_Goal_
Render every line of the material below as a JSON list of strings, one string per line, omitting blank lines. Leave the pictures out of your answer.

Dataset records
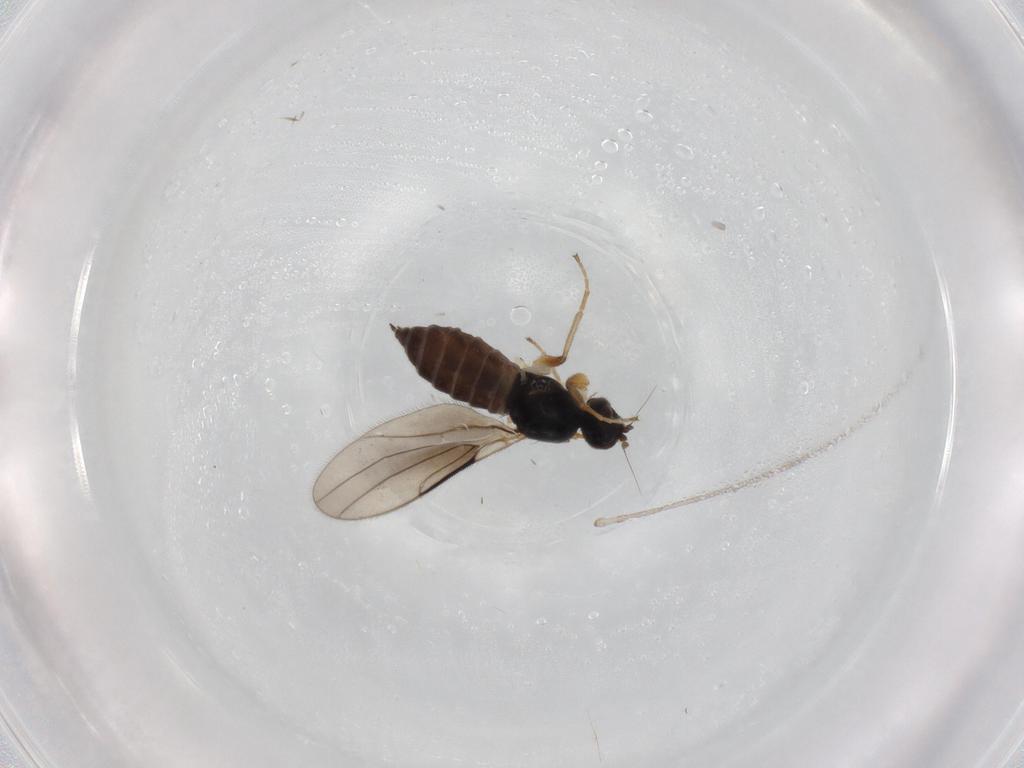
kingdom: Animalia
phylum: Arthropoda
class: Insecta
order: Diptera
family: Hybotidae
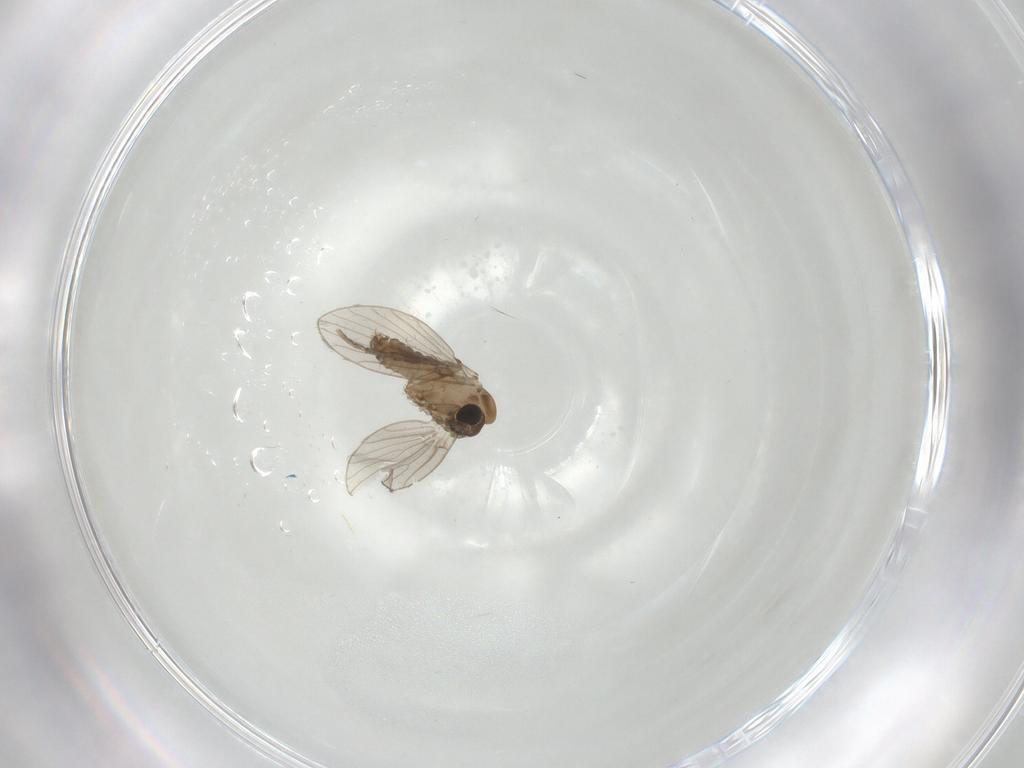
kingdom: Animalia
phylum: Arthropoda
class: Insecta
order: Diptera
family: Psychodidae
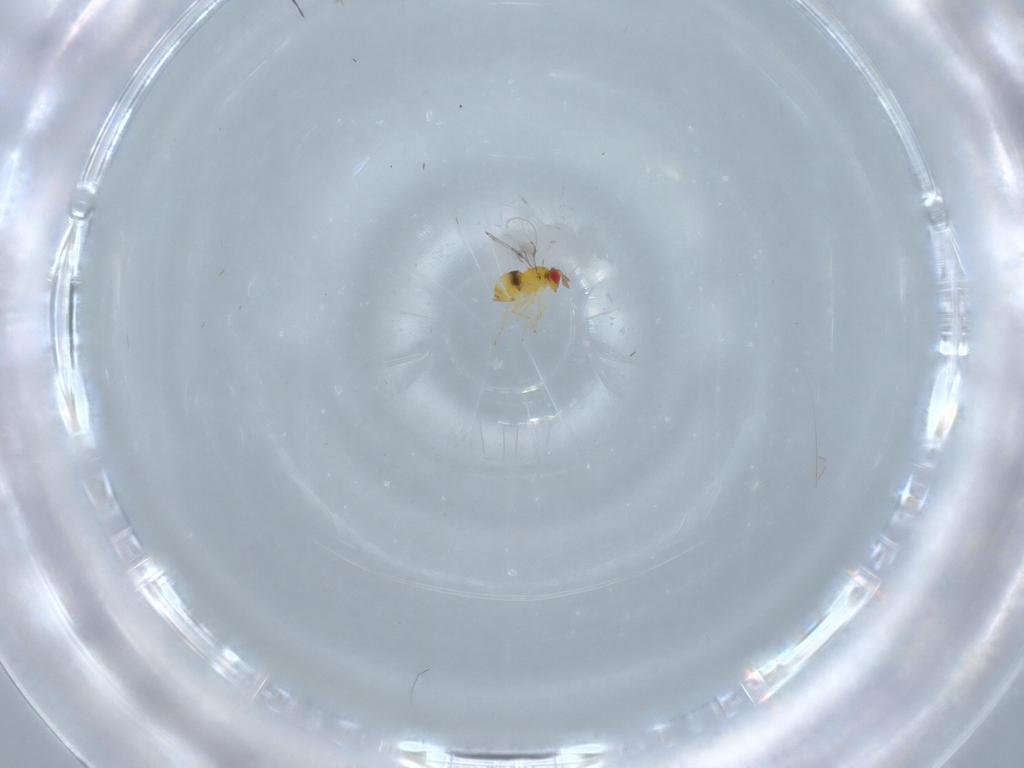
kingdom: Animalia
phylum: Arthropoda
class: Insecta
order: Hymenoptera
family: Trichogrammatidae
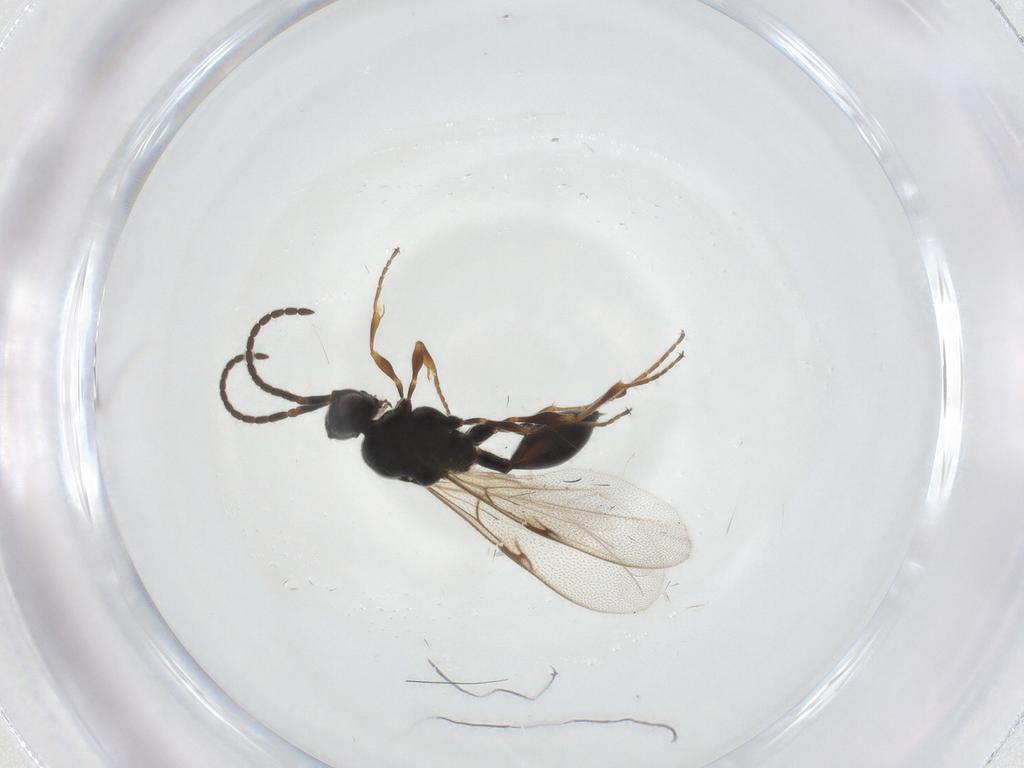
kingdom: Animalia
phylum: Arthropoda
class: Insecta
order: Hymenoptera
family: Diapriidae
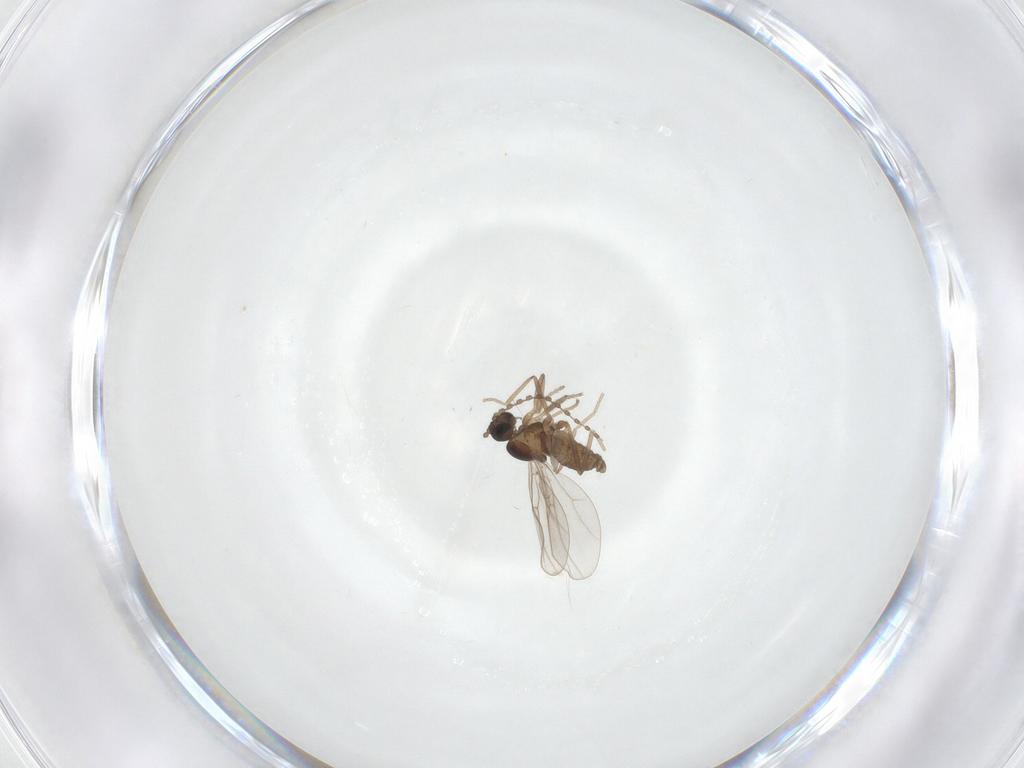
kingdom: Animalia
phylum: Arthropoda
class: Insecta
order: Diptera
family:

_Result for this exercise_
[
  "kingdom: Animalia",
  "phylum: Arthropoda",
  "class: Insecta",
  "order: Diptera",
  "family: Hybotidae",
  "kingdom: Animalia",
  "phylum: Arthropoda",
  "class: Insecta",
  "order: Diptera",
  "family: Psychodidae",
  "kingdom: Animalia",
  "phylum: Arthropoda",
  "class: Insecta",
  "order: Hymenoptera",
  "family: Trichogrammatidae",
  "kingdom: Animalia",
  "phylum: Arthropoda",
  "class: Insecta",
  "order: Hymenoptera",
  "family: Diapriidae",
  "kingdom: Animalia",
  "phylum: Arthropoda",
  "class: Insecta",
  "order: Diptera",
  "family:"
]